Vancouver Considers Its First Official Development Plan

Vancouver is on the brink of a city-shaping decision. This week, city council is set to review the city’s first official development plan (ODP), a framework that could guide Vancouver’s growth for decades. While the plan won’t immediately change what can be built or where, it promises to influence how future projects move through the approval process.


A New Guide for Growth

The proposed ODP would replace the existing Vancouver Plan approved in 2022. Unlike a detailed zoning bylaw, this plan acts as a high-level blueprint, outlining the city’s growth strategy for the next 30 years and beyond.

The provincial government has made these plans mandatory, requiring all B.C. municipalities to adopt them by June. Vancouver, as one of the province’s largest cities, faces pressure to align with this timeline.


What Does the Plan Change?

Interestingly, if approved, the ODP will not unlock new building types or zones. Existing zoning rules and area plans remain in effect. However, the plan will shape future policy and area plans, ensuring new developments fit within a broader, long-term vision.

It will also alter approval processes. Developers will still need council input, but some applications could bypass traditional public hearings, changing how the public interacts with major projects.


Public Hearings Under Scrutiny

Public hearings have long been a battleground. Critics argue they slow down housing development, increase costs, and create uncertainty. Supporters see them as essential democratic tools, allowing residents to voice concerns directly to elected officials.

Under the proposed ODP, applications meeting the plan’s guidelines and containing at least 50% residential space would no longer require public hearings. Residents could still submit written feedback, but they would lose the chance to speak in council chambers.

Non-compliant proposals would still face traditional hearings, maintaining some level of public oversight.


Critics Raise Concerns

Not everyone supports the plan. A group of urban planning experts, including former Vancouver planning directors Larry Beasley and Ray Spaxman, have urged council to pause the process. They argue that reducing public hearings could limit community influence and harm neighbourhood livability.

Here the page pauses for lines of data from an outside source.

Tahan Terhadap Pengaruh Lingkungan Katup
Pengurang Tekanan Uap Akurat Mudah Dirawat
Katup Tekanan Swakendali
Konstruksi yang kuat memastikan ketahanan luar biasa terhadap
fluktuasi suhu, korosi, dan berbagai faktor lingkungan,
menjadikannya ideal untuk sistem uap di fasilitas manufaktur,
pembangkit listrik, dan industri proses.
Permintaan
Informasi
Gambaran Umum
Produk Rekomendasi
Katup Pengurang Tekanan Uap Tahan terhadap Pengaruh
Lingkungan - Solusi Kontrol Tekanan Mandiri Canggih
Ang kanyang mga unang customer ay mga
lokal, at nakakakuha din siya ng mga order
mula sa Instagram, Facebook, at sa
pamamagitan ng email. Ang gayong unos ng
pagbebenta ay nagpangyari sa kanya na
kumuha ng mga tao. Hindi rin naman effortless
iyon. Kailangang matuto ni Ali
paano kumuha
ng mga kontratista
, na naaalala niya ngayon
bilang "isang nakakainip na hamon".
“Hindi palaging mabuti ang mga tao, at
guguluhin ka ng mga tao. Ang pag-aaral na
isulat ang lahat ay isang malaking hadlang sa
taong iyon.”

Some critics also suggest Vancouver challenge the province in court, citing “jurisdictional overreach”. Political group TEAM for a Livable Vancouver has publicly backed these concerns, pushing for more public engagement before any approval.


Population Growth and Planning for the Future

Population forecasts are central to the ODP. Estimates vary widely:

  • Low-end: Vancouver could gain 150,500 residents by 2050, reaching roughly 904,500.
  • High-end: The city might see an increase of 245,100 to 271,300 people, potentially surpassing 1 million.

The city’s commissioned report notes that global and local uncertainties make long-term predictions challenging. Still, the ODP aims to prepare Vancouver for a future of growth, density, and sustainable development.


Vancouver’s council now faces a critical choice: adopt the plan and guide decades of development, or push back against provincial mandates and preserve traditional public oversight. Either way, the decision could reshape how the city grows—and how residents engage with that growth—for generations to come.